The IPO plan marks the end of a months-long effort to sell the unit. In February, the Financial Times reported that Citi was in exclusive talks to sell Banamex to Grupo México, which is owned by billionaire Germán Larrea. The deal was expected to value the unit at up to $8 billion. It is not clear why or when those negotiations ended, or why the bank did not follow up on offers from other interested bidders.
Mexico’s government has complicated Citi’s sales by asking for concessions, including a concession that would largely protect workers from layoffs. President Andrés Manuel López Obrador said this week that the government is analyzing whether it makes sense to enter the bidding process for Banamex if no further deal goes through.

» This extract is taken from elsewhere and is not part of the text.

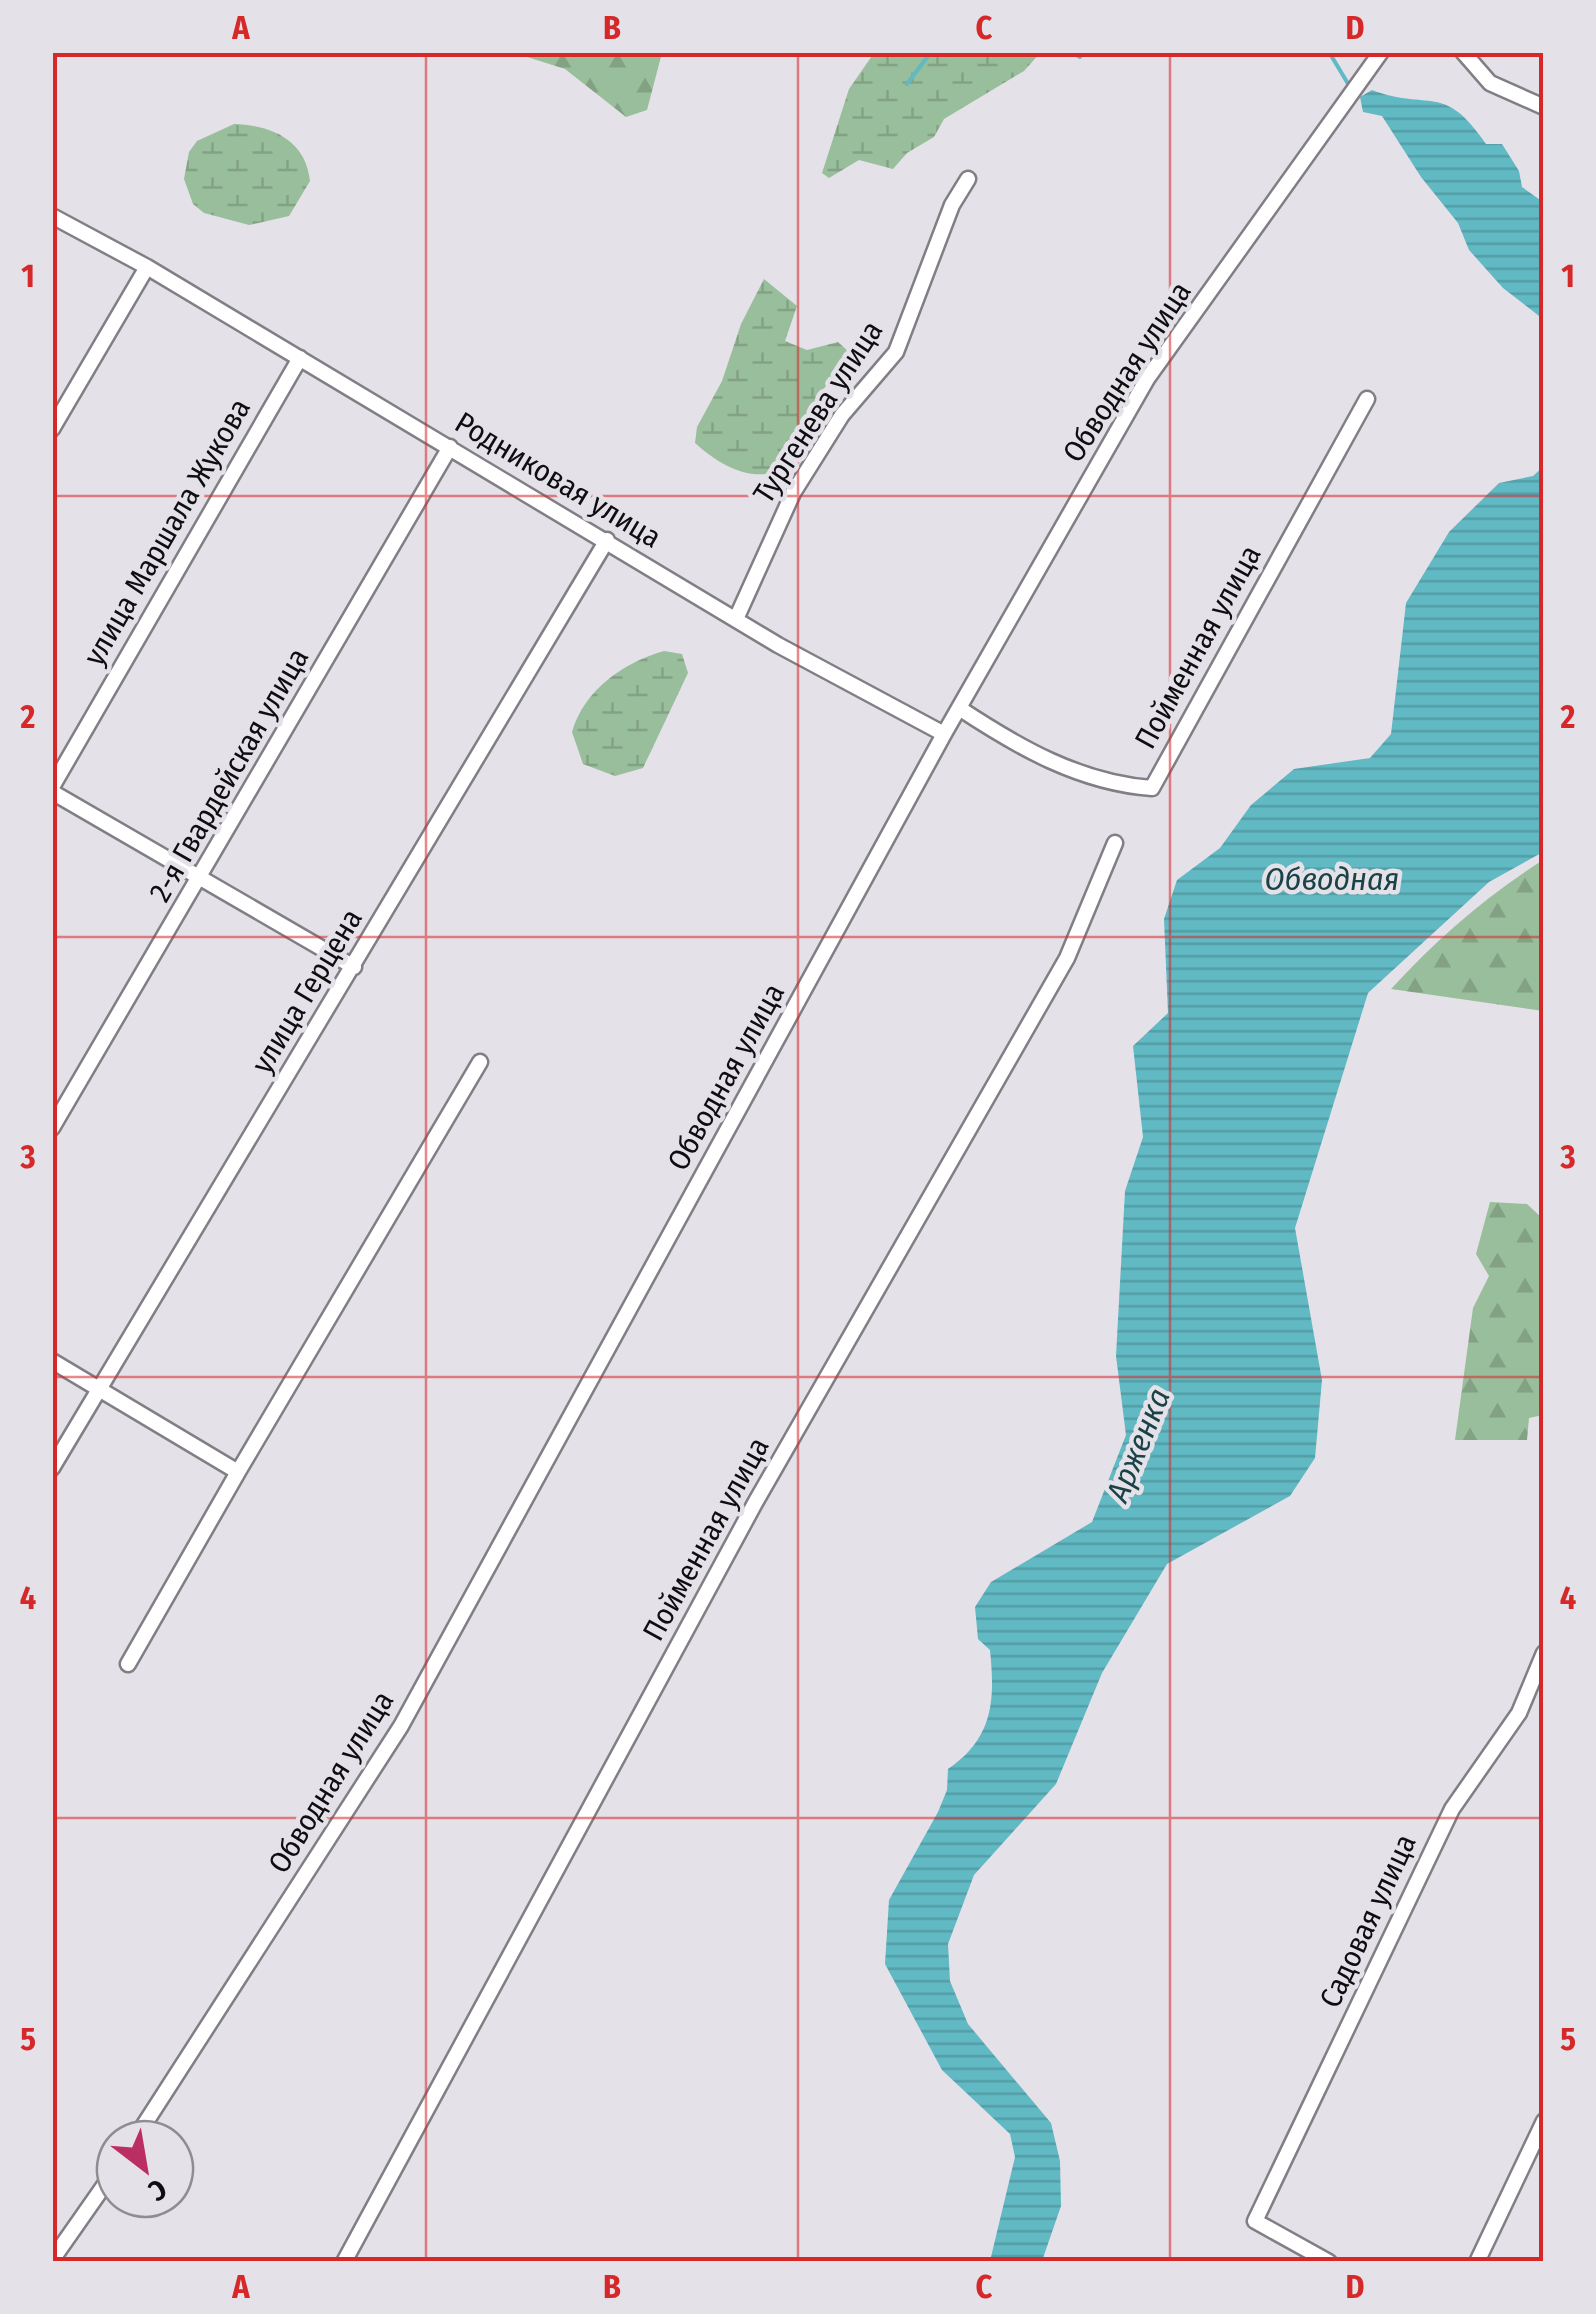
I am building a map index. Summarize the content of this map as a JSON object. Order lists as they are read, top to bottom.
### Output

Lopez Obrador said on Wednesday that his government is still considering stepping in and buying part of the bank.
Citi bought Banamex, one of Mexico’s oldest and best-known banking brands, for largely $12.5 billion in 2001. Since then, it has fallen from the country’s second largest bank to fourth, after struggling to compete in a market dominated by other foreign lenders. Analysts and bankers said there was a host of reasons to blame, including poor management and inflated costs of restrictions imposed by US regulatory requirements.
However, Citi executives say the rationale for Banamex’s exit has more to do with Fraser’s broader strategic “modernization” than any difficulties it faced with that unit.
So far, Fraser’s efforts have largely focused on curtailing Citi’s retail banking privileges. However, the exit of consumer banking, and its retail operations in Mexico in particular, has taken longer than some analysts had hoped. Citi’s plans to exit the global consumer bank were announced more than two years ago, while Banamex’s planned exit in early 2021 was revealed.
“Citi is becoming a simpler company,” said Mayo of Wells Fargo. “Jane Fraser feeds the winners and starves the losers as she should.”